I put in a leaf and they climb up the stem,
they need access to water also,
Yes you can't keep more than one together as they do eat each other or just kill on another.


----------



## jetski (Apr 7, 2008)

hi, i bought a pair many months ago and am now experiencing my second ootheca hatching. i got loads at the moment. im so surprised how fast they sell. its seems they are very popular
ill answer your questions to the best of my knowledge

1) HOW BIG DO THEY GROW? I was told about 6-8 inchs
males about 9cm females about 12cm

2) HOW QUICK DO THEY MOLT?
first moult is after 2 weeks. they will moult every couple of weeks then every 3-4 weeks until they are adult. i dont know how many moults they have as the first 2 i had were a couple of months old at the time

3) HOW OFTEN DO THEY EAT?
i feed mine every day but they can skip a few days and be fine. they wont overfeed themselves but sometimes their eyes are bigger than their bellies. they will catch their prey and start eating it then change their mind and drop half of it on the floor. if they are proper hungry this wont happen

4) WHAT THINGS SHOULD I PUT IN THERE FOR IT TO CLIMB ON? sticks are good. rough ones.
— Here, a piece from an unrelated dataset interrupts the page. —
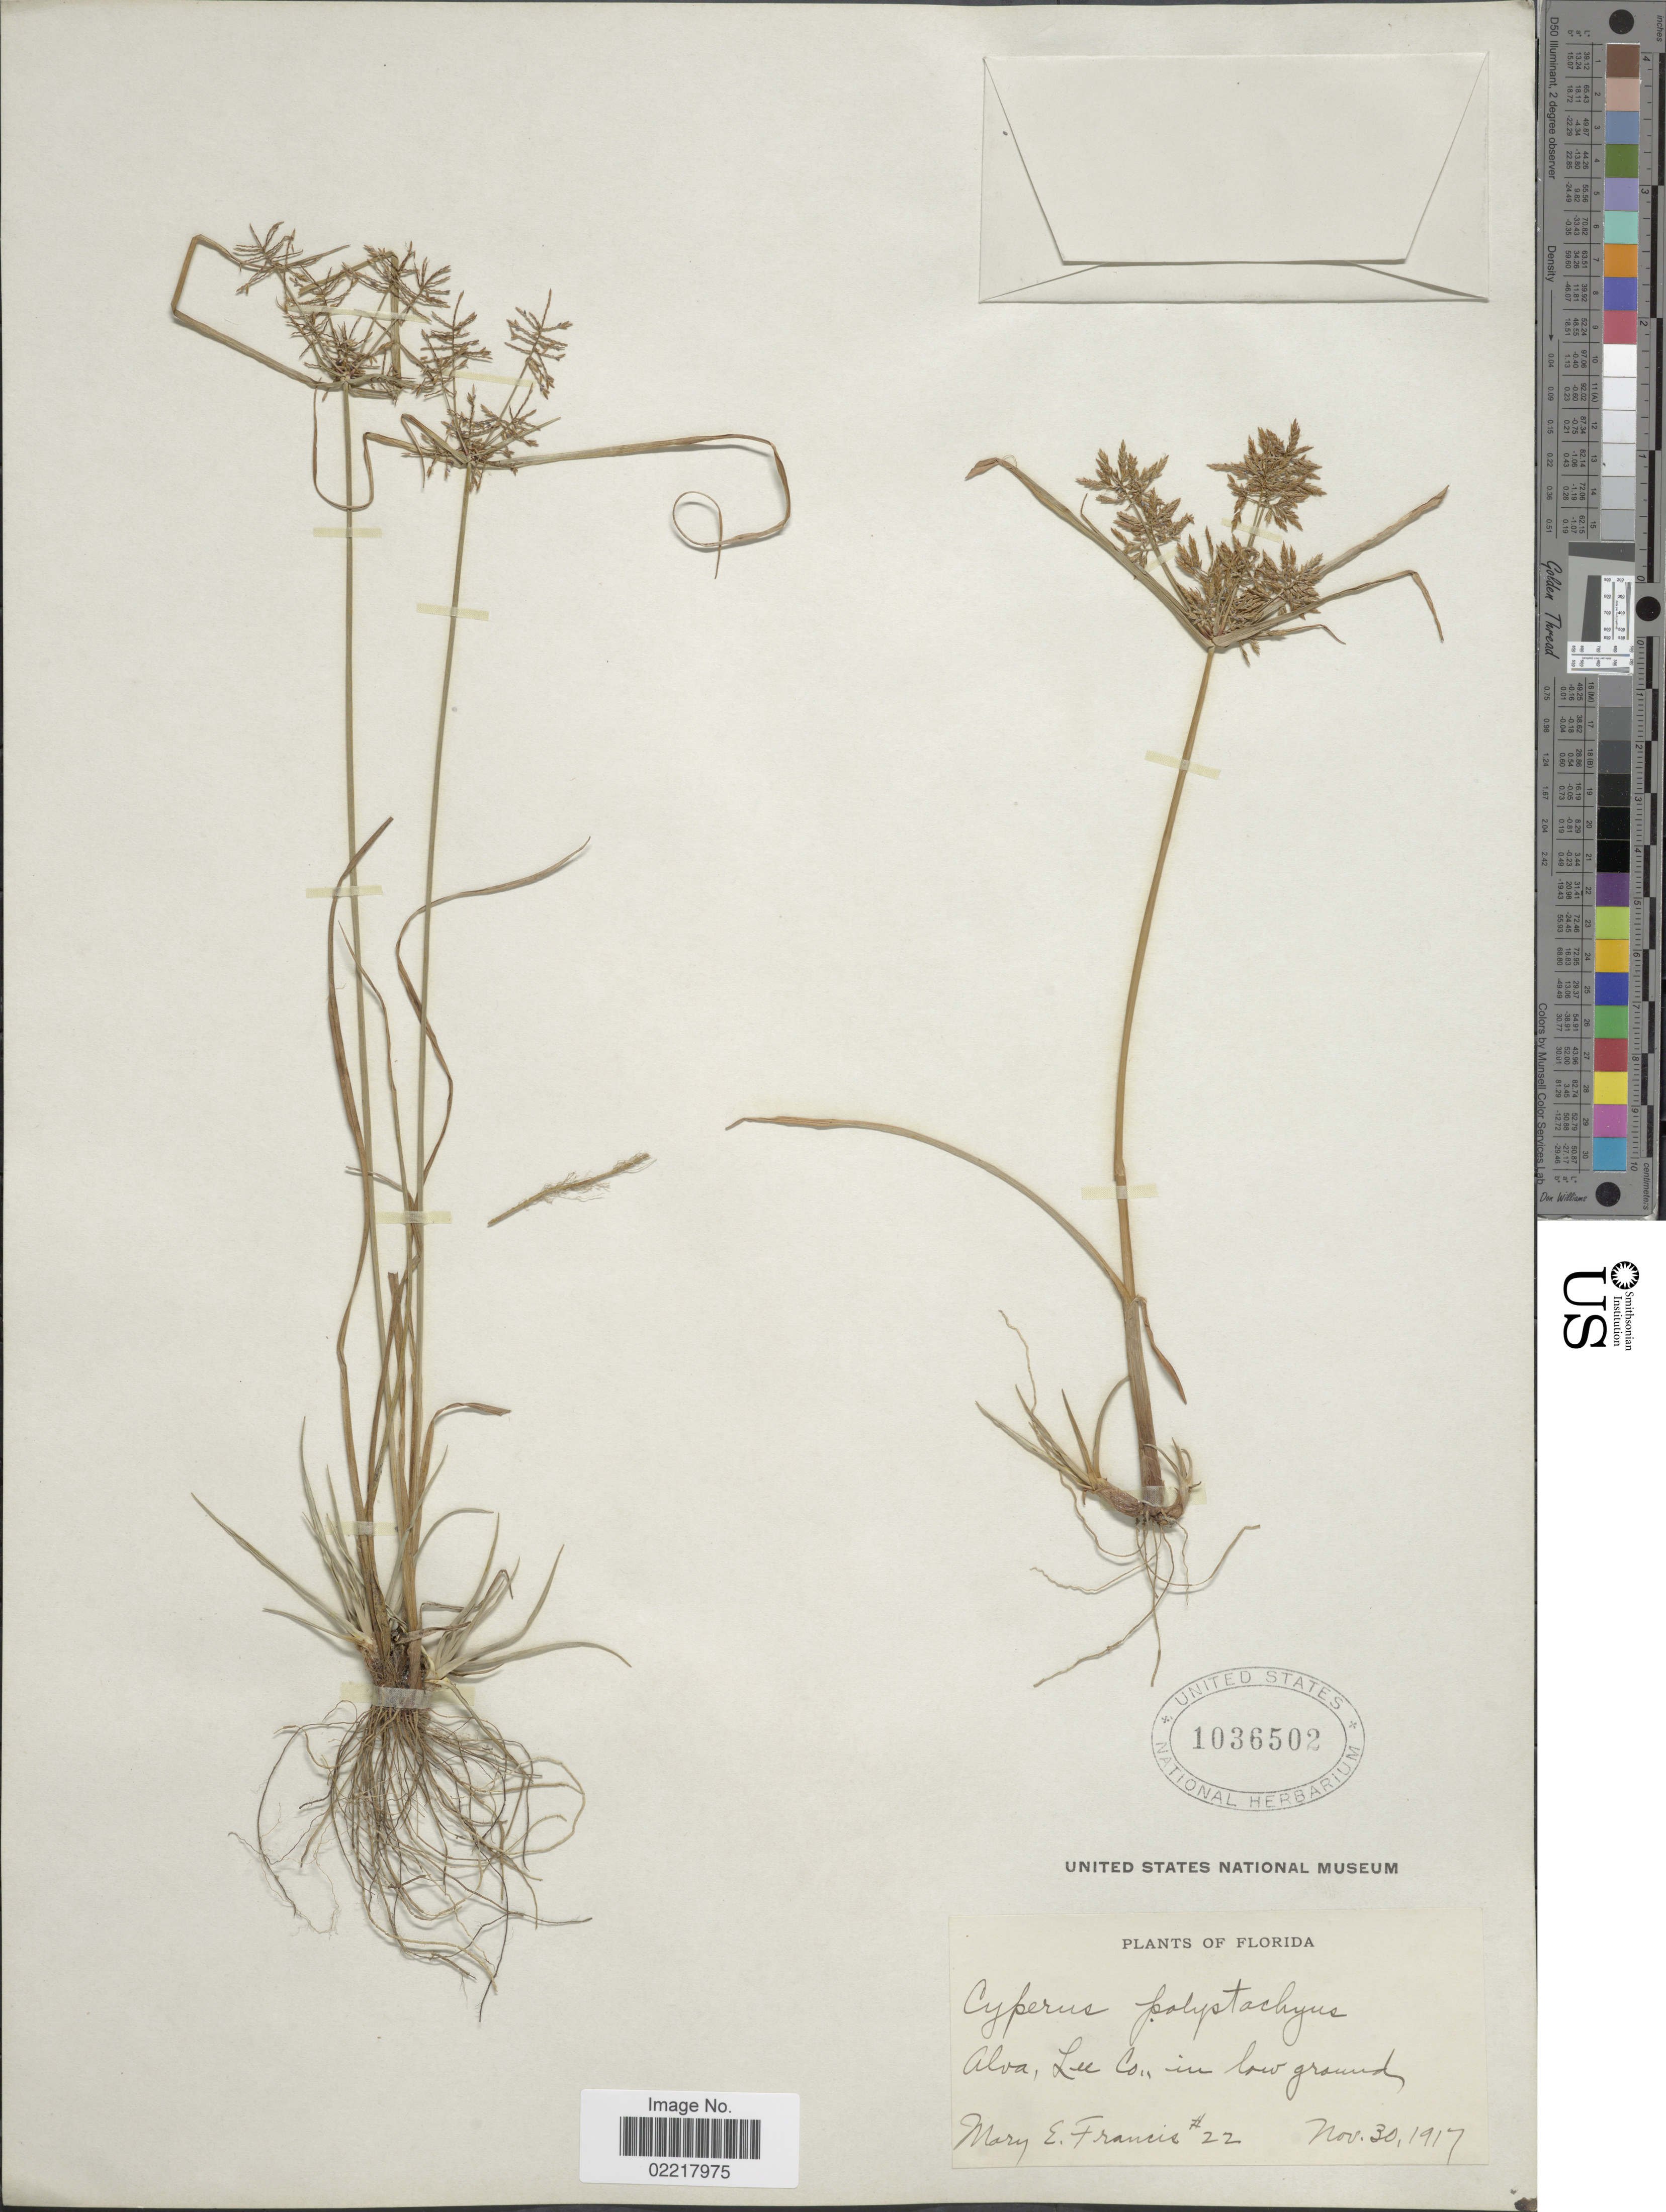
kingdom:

these mantis need water regular. they should get a spray of water on the side of the tank or leaves and branches so they can drink


----------



## jetski (Apr 7, 2008)

i just noticed your from Abertillery. if you got yours from 'pets ahead' in ebbw vale they are my ones. small world!


----------



## llamafish (Aug 19, 2008)

i got one the few months back, i find "him" very interesting, but wondering if he ever show any "peacock wings". When does that happen and is it only one sex that displays this colours..


----------



## macro junkie (Oct 27, 2007)

llamafish said:


> i got one the few months back, i find "him" very interesting, but wondering if he ever show any "peacock wings". When does that happen and is it only one sex that displays this colours..


when they hit adult they get there wings..males do threat poses more than the females.


----------